Ces modèles, et leurs cadres de travail dérivés, sont véritablement au cœur de l’éducation commerciale aux Etats-Unis et sont une composante centrale des pro­grammes des écoles de commerce, y compris la finance. Ils ont été enseignés à des générations de diplômés d’écoles de commerce et font désormais partie intégrante des pratiques commerciales dans beaucoup de domaines, y compris dans la finance. Ils sont également enseignés dans le monde entier, depuis que l’enduction commerciale à l’américaine s’est répandue partout durant les deux dernières décennies. Ces modèles ont servi de chablons conceptuels sur lesquels on fondait des cadres opérationnels de travail dans à peu près tous les domaines de la banque et de la finance. Leur usage généralisé dans la banque a largement contribué à l’actuelle crise financière mondiale.

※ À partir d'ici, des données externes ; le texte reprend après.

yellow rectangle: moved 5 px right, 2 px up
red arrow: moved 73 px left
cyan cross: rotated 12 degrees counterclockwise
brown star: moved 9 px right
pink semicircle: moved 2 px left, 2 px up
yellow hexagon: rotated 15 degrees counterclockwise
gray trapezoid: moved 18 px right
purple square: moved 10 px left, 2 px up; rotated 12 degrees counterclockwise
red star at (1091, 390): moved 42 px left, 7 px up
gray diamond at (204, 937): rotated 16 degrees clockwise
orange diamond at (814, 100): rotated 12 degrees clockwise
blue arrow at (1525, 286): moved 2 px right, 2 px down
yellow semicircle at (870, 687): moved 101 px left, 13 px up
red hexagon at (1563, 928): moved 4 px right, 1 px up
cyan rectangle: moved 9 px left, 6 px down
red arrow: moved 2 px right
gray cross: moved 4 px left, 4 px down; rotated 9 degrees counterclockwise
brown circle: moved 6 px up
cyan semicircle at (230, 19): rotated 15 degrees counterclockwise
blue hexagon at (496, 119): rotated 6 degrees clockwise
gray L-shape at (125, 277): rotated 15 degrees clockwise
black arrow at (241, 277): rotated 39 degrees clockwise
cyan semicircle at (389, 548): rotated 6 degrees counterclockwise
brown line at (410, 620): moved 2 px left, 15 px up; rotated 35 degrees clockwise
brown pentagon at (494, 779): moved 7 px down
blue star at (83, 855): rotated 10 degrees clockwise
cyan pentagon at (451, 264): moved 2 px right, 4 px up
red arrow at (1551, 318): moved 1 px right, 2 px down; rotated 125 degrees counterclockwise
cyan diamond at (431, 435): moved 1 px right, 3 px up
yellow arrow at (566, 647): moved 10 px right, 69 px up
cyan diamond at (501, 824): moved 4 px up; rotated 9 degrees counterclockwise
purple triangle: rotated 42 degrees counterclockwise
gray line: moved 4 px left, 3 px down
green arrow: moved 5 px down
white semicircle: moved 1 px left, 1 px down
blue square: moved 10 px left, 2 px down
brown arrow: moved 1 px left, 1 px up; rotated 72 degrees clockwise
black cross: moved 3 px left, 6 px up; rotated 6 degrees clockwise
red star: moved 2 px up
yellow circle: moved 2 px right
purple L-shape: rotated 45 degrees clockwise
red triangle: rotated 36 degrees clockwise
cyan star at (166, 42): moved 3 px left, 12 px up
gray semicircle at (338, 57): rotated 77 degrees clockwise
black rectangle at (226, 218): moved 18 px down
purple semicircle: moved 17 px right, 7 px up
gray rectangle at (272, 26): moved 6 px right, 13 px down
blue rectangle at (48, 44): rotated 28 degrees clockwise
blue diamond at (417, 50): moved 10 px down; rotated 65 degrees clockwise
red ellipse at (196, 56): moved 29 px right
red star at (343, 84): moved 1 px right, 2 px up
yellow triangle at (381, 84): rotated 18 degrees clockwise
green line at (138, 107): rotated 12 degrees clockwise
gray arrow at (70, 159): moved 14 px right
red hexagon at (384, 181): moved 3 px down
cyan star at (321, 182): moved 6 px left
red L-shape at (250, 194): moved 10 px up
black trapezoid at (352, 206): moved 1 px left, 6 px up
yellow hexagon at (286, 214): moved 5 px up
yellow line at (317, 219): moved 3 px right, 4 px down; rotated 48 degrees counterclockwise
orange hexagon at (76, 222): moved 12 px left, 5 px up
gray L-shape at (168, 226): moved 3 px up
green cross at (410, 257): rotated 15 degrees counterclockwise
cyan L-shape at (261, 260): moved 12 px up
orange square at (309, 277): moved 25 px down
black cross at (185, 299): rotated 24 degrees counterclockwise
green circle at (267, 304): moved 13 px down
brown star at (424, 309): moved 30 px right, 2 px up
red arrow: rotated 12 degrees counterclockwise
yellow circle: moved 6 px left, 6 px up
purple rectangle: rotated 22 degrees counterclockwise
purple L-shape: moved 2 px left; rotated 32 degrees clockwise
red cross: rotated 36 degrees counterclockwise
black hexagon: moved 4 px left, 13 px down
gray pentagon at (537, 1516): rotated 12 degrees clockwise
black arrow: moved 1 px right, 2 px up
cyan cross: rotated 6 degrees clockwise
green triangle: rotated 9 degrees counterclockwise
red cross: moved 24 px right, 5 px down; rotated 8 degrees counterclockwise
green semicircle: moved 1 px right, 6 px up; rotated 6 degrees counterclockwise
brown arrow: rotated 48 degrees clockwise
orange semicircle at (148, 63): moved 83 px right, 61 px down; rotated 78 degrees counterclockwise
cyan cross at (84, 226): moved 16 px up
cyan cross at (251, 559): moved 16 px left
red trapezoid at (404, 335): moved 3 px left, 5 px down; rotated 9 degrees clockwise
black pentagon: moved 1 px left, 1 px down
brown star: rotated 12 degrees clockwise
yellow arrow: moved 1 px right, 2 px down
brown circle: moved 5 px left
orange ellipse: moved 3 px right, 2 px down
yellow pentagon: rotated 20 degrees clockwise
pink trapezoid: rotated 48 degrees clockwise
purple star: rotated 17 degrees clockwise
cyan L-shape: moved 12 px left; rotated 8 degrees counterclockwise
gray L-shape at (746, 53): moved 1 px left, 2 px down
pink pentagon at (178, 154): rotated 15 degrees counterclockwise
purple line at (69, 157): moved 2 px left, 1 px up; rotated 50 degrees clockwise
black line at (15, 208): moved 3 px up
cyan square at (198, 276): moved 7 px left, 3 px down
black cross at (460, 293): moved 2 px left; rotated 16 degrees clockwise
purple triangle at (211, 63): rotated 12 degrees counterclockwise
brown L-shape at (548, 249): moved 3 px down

Maximiser les profits par n’importe quel moyen

Ces concepts et modèles, que je ne peux pas décrire ici avec suffisamment de détails mais qui méritent toute notre attention, ont été adoptés par les grandes banques suisses (telles que l’UBS et le CS) tandis qu’elles entamaient leur croissance à l’étranger, en particulier aux Etats-Unis. En pratique et dans leurs conséquences, ces modèles, leurs cadres de travail et leurs chablons ont donné naissance à une nouvelle culture stratégique et de management dans la banque. Cette nouvelle culture opérationnelle se fonde notamment sur la préoccupation écrasante presque obsessionnelle de maximiser les profits par n’importe quel moyen, y compris les plus spéculatifs. En faisant cela, on a dangereusement sous-estimé le risque et compromis la sphère privée financière des clients.
Les cadres opérationnels de travail, basé sur ces modèles étroits et sérieusement imparfaits, ont été concoctés, vendus souvent pour des millions de dollars et légitimés par des gourous académiques des écoles de commerce américaines. Quelques-uns de ces gourous se sont largement enrichis en colportant et en faisant la promotion de nouvelles variantes de ces modèles, en les dépeignant comme des approches de best practices,3 et en ignorant que la plupart des valorisations financières comportent la plupart du temps une bonne dose de risque. Nous avons déjà vu les résultats des hypothèses irréalistes de ces modèles et des stratégies auxquelles ils ont donné naissance dans les pertes gigantesques qu’ont dû souffrir les mégabanques américaines et les banques suisses qui les ont imitées. Il est inutile de préciser que ceux qui ont propagé, vendu ou défendu ces modèles de risques, ont perdu tout crédit, alors que le système financier mondial est en train de plonger dans la crise.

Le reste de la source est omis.